In 2020 there were almost 89,000 non-EU women and girls living in Ireland, representing 3.5% of the resident female population. Non-EU migrant women can face challenges to their labour market integration, with higher rates of unemployment and lower activity rates than both Irish women and men, and migrant men. Other challenges may include difficulties balancing caring duties, a lack of skills recognition and the risk of underemployment.
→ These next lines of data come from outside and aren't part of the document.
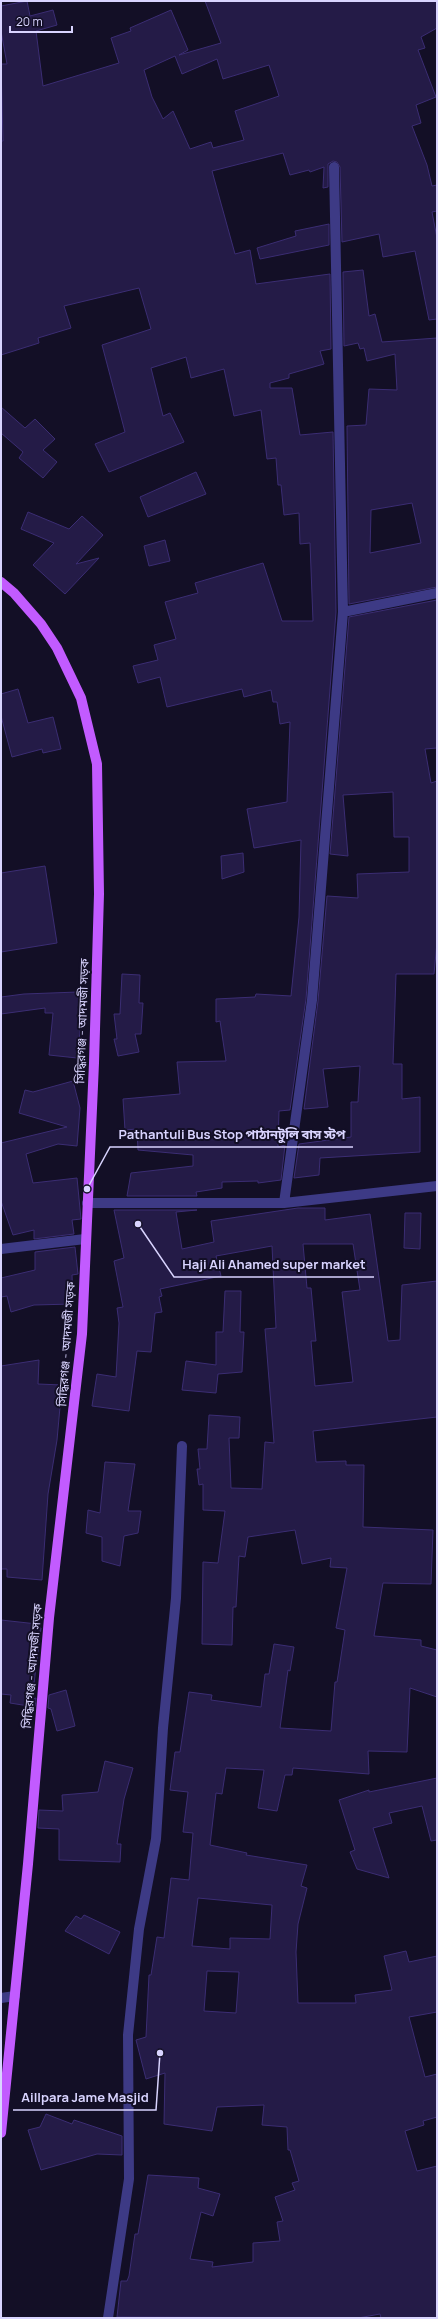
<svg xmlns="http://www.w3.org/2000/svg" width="438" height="2319" font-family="Manrope,'Noto Sans Bengali',sans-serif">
  <rect width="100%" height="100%" fill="#130f26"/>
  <path fill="#241b47" stroke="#3b2d73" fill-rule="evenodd" d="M27,1l3,15 23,-6 4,15 -21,6 7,55 76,-23 -8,-25 20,-7 -1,-3 41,-18 17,40 -9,5 42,-12 -16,-42h232v27l-16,9 4,11 -7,2 18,47 -20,8 5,18 -9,3 15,39 5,21 5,-1v26l-5,1 5,26v81l-8,1 -14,-69 -32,6 -4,-23 -37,8 -2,-75 -3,-5 -4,-1 -5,3v23l-5,1 1,-21 -14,5 -1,-2 -19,5 -7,-22 -71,18 23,83 15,-4 6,34 74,-10 1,75 -11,2 4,13 -35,10v4l-19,5v5h22l8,47 33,-3 3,180 -30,387 -16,111 -11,1 -1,36 7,-2 -4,35 -23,3v-2l-36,1v6l-26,4 1,4h-70l4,-23 62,-7v-11l-55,-5 -1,-21 -12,1 -2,-31 57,-5 -3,-32 49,-1 -6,-40 -4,1v-23l39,-2 1,-3 35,2 8,-79 2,-77 -47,8 -7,-39 40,-7 3,-80 -10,2 -3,-22h-4l-2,-12 -27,7 -2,-8 -75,18 -7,-30 -22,6 -5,-17 25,-6 -4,-15 22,-6 -11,-37 33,-9 -3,-10 68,-20 19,58h31l-3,-78 -10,1 -1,-31 -15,2 -3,-30h-3l-2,-27 -9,1 -6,-49 -27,6 -10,-47 -33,9 -5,-21 -35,11 12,48 7,-3 14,29 -75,30 -14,-28 30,-12 -23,-87 49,-16 -12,-41 -75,18 7,22 -33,10 1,5 -38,12v-214h2l-2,-77h6l-6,-33v-25zM175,56l7,18 35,-15 6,20 46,-14 10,31 -44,15 9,29 -31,8 -2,-6 -21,7 -17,-38 -10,8 -11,-22 -8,-27z
    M329,224v21l-69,14 -3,-11 39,-12 -1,-5z
    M363,270l6,46 6,-2 7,28 55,-4v249l-88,17 -2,-178 19,-1 3,-36 28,1 -2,-36 -28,7 -3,-13 -4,1 -2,-6 -14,3 -1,-74zM412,503l9,40 -51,10 1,-43z
    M1,407l24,21 10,-9 20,20 -12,11 14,12 -14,16 -24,-20 4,-6 -22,-19z
    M196,472l10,22 -58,23 -8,-20z
    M28,512l41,17 13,-13 21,19 -27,29 23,-6 -34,36 -32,-29 21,-22 -33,-14z
    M165,540l5,21 -21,5 -5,-20z
    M437,600v148l-12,1 6,34 6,-2v161l-3,32h-38l-3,90h9v35l18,-2v55l-100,6 -1,17 -25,3 5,-34 52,-7v-35h7l2,-36 -37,3 5,38 -24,2 14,-108 9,-105 31,2 -1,-24 52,-2v-35h-15l-1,-45 -50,3 5,61 -18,-2 19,-237z
    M18,689l10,34 25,-6 8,32 -18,4 -1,-4 -30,8 -11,-41v-22z
    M243,853l1,19 -22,7 -1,-23z
    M45,866l12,77 -56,9v-79z
    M122,974l18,1 -1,28h4l-2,31h-6l4,18 -21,4 -4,-17h3l-3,-25h6z
    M78,992l1,31h2l-4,35 -28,-3 4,-42h-8v-5l-44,6v-17l23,-3z
    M73,1081l7,27 -3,38 -19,-2 -32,10 7,29 44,-5 4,41 -9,1 2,14 -40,5v-9l-21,5 -12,-34v-58l66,-16 -48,-14 6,-23 8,2z
    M298,1208h27v12l45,-6 18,127 12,-1 2,-55 35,-4v136l-124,14 3,31 30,-1v4h18l-1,62 70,3 -2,54 -48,-1 -9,53 47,4v6l16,4v47l-27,-9 -3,64 -39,-1 1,23 -76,-6 -1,7h-7l-8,36 -19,-3 6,-38 -38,-2 -4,26 -6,-1 -6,52 37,8 -1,2 61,10 -6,21 6,2 -9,36 -2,28 2,51h58l-1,-8 37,-5 -8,-34 22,-5 3,11 28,-6v56l-28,5 16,60 12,-3v43l-14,4 1,4 -19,6 12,40 20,-5v152h-56l-1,-4 -22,4 -241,-1 4,-36h6l2,-5 6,-42h3l10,-59 51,3 -1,10 22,6 -7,22 -12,-4 -11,47 23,3 -1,5 41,-5v-19l27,-2 -3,-19 6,-1 -8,-24 20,-7 -3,-7 7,-2 -9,-31h-2l-1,-23 -25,-2 2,-20 -47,2 -5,24 -48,-7 1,-51 -19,6 -10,-39 10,-3 3,-62h2l6,-38 7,1 7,-60 18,2 4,-47 -10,-1 5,-40 -18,-2 5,-38h5l9,-60 23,3 -1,5 50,7 4,-33h4l5,-30 20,3 -4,24 -2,-1 -8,58 51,3 4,-49h2l8,-52 -9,-2 11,-60 -17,-1 1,-9 -29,6 -7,-34 -47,7 -3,20 -6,-1 -3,51h-3l-1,38 -30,-1 1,-82 15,1 7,-52 -22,-1v-26l-4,1 -2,-16h3l-2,-20h9l2,-34 31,2 -1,21h-10l2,50 31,1 3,-47 9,1 -9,-114 11,-1 -4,-82 -56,10 5,20 -61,13 2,7 -3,1 3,15 -7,1 -4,39 -14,-1 -8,60 -37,-5 5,-32 19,3 3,-54 -2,-15 6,-1 -9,-46 10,-3 -10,-48h83l-21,2 6,37 32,-7 -3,-21zM303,1244h50l7,46 -18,2 11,90 -38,4 -4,-45h5l-5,-53h-4zM198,1898l74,7 -2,34 -40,-1v11l-38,-3zM207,1971l32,1 -3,41 -32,-2z
    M405,1213h16l-1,36 -16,-1z
    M75,1247l3,27 -6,1 1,29 -39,1 -23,7 -4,-16 -6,1v-19l34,-8v-18z
    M225,1291h16l-1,41h4l-2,40 -24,2 -2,19 -34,-3 4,-29 30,4v-33h7z
    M39,1360l-1,24 24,1 -5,55 -9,54 -6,86 -35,-3v-8h-6v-203z
    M105,1462l30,2 -7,47h13l-3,22 -14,3 -4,30 -18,-5v-24l-16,-4 2,-23 12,3z
    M1,1620l36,4 -1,4h5l-9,71 4,-1 -1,9 -25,-4 1,-8 -10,-1z
    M66,1690l9,36 -18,5 -6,-22 -3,-1 1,-13z
    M105,1761l28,7 -9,31 -7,45h4l-1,18 -61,-2v-31l-21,-1 1,-18 24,1 -1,-16 36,-3z
    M437,1778v62l-6,1 -9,-35 -33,7 3,10 -19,5 16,50 -32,-9 -7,-17 5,-2 -16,-50 30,-10v2z
    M84,1915l36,17 -11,22 -44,-23 11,-15 5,3z
    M46,2114l26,10 2,-4 48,16v19l-25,-1 -56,16 -13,-40 12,-3z"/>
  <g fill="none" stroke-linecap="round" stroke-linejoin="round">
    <path stroke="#3d3a85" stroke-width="10" d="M343,612l94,-19
      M87,1203h197l153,-17
      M284,1203l28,-203 31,-388 -9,-445
      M1,1249l84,-10
      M1,1998l14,-2
      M108,2318l21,-139 -1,-144 11,-106 17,-90 7,-111 13,-130 6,-152"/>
    <path stroke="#c25bff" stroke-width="10" d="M1,582l13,11 27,31 16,24 24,50 16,66 2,130 -5,169 -12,271 -33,284 -21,246 -27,269"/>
  </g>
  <g text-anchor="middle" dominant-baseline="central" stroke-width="4" stroke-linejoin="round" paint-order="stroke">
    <g font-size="12" fill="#d9d4ff" stroke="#130f26">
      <text transform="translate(82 1021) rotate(-88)">সিদ্ধিরগঞ্জ - আদমজী সড়ক</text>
      <text transform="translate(66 1344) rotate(-86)">সিদ্ধিরগঞ্জ - আদমজী সড়ক</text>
      <text transform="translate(32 1666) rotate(-85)">সিদ্ধিরগঞ্জ - আদমজী সড়ক</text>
    </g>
  </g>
  <path fill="none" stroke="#d9d4ff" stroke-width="1.5" d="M87 1189L110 1147H353M138 1224L174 1277H374M160 2053L156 2110H13"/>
  <g fill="#d9d4ff" stroke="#130f26" stroke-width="1.5">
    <circle cx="87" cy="1189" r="4"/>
    <circle cx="138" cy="1224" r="4"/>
    <circle cx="160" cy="2053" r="4"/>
  </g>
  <g font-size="13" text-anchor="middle" font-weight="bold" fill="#d9d4ff" stroke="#130f26" stroke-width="4" stroke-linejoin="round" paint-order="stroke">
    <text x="232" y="1139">Pathantuli Bus Stop পাঠানটুলি বাস স্টপ</text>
    <text x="274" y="1269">Haji Ali Ahamed super market</text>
    <text x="85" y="2102">Aillpara Jame Masjid</text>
  </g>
  <rect width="438" height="2319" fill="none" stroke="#d9d4ff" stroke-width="4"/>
  <path d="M10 26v6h62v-6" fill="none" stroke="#d9d4ff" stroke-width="2"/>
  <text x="16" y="26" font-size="12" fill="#d9d4ff" stroke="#130f26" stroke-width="3" paint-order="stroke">20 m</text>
</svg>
Research also indicates that non-EU migrant women are more likely to live in overcrowded conditions compared to Irish women and have a higher frequency of perinatal deaths than other groups. Previous research and stakeholders consulted for the study pointed to additional integration challenges such as increased risk of gender-based and domestic violence, discrimination, homelessness, and the vulnerability of women living within the Direct Provision system of accommodation. Non-EU migrant women are also at more risk of trafficking in human beings than other groups. The recently published EU-wide EMN study shows that migrant women face similar challenges in almost all EU states.

Policy responses

A review of existing policies in Ireland found limited crossover between migrant integration strategy and gender equality strategy. Migrant women were not specifically addressed in the national Migrant Integration Strategy 2017 to 2021, nor did it adopt a gender mainstreaming approach, which would incorporate a gender dimension into each stage of policy-making and implementation. While integration funding mechanisms generally do not specifically refer to migrant women, several relevant projects have been funded under different streams that support the implementation of the Migrant Integration Strategy. There is no specific mention of migrant women in the National Strategy for Women and Girls, or in most sectoral policies reviewed in the study. The EU-wide study shows similarly weak linkages between integration strategies and gender equality frameworks in many European countries.

Significantly, the recently published Third National Strategy on Domestic, Sexual and Gender-Based Violence (2022–2026) commits to an intersectional approach to ensure the inclusion of socially excluded groups. Migrants, refugees and international protection applicants as well as undocumented migrants are among those highlighted as potentially needing additional inclusion measures.

The Migrant Integration Strategy, the National Strategy for Women and Girls and the National Traveller and Roma Inclusion Strategy ended in 2021. The development of successor strategies may present an opportunity for increased focus on the specific integration needs of migrant women.

Michał Polakowski, co-author of the study notes that ‘While research shows that non-EU migrant women may face certain disadvantages, they are often very well educated, and potentially a great asset to the Irish society and economy. Our study shows the important role of Non-Governmental Organisations, not only in the provision of integration measures, but also in representing migrant women’s voices. The overall positive social attitudes towards migrant integration in Ireland, the rise of pro-equality social movements as well as the publication of the National Strategy on Domestic, Sexual and Gender-Based Violence which explicitly deals with migrant-specific issues may signal increased attention to the integration needs of migrant women going forward’.